Stanford Professor estimates $104 billion in unlevied immigration employment penalties


Sponsored by the Rock Center for Corporate Governance, Stanford Law School presented its Second Annual Worksite Immigration Compliance Symposium on April 20, 2012.  In only its second year, the Stanford Symposium has become the nation’s premiere immigration compliance venue, attracting key decision makers from government, academia and private industry.

In the opening address by Stanford Law Professor F. Dan Siciliano, he calculated that based on the fact that the average US worker has 1.2 jobs, that the amount of contingent immigration penalty liability on the books of US employers is at least $104 billion, not including criminal fines.

The 2012 edition of the Symposium featured a keynote address from John Morton, the Director of the United States Immigration and Customs Enforcement (ICE).  In a rare public appearance, Director Morton told the audience that ICE was prepared to use a “carrot and stick approach” to compliance.  Encouraging employers to join ICE’s IMAGE program a voluntary program with rigorous best practices that include an annual private audit, a one-time governmental inspection and membership in the E-Verify electronic database verification system.  Responding to a question from the Symposium’s Co-Director Charles M. Miller,   Director Morton indicated that he was receptive to open a dialogue as to whether ICE would allow a private immigration compliance audit conducted by outside independent counsel to serve as the threshold best practice in lieu of an ICE inspection conducted by government auditors.
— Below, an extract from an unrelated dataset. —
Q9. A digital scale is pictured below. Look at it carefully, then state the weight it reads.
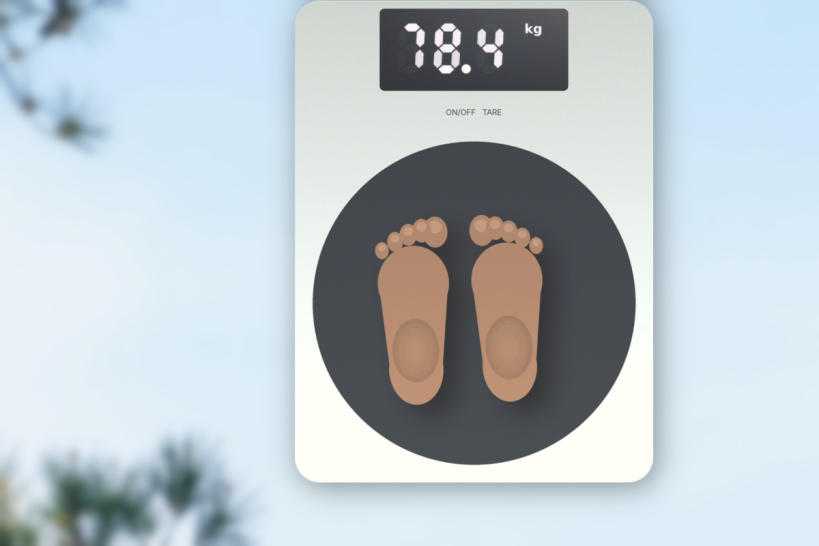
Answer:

Symposium Co-Director Marcine Seid, co-author of the American Bar Association’s best-selling book Immigration Compliance Auditing for Lawyers, hosted a panel which included a rare appearance by Judge Ellen K. Thomas, the lone OCAHO administrative law judge sitting on INA 274A civil administrative employer sanctions cases.  Judge Thomas  explained that she used discretion,  allowed under the federal statute to temper the fines levied against US employers  by ICE special agents in cases where there are no knowing hire or continuing to employ violations and the ICE penalty would cause the employer financial hardship.  Judge Thomas’ decisions  accept the governmental policy that gives credit for remediation of technical and procedural paperwork violations prior to the beginning of an ICE audit.

Another featured speaker Randel K. Johnson, Senior Vice President of the U.S. Chamber of Commerce, and a long-time Beltway insider,  predicted that mandatory E-Verify electronic employment verification would eventually pass Congress with an agricultural jobs compromise amendment.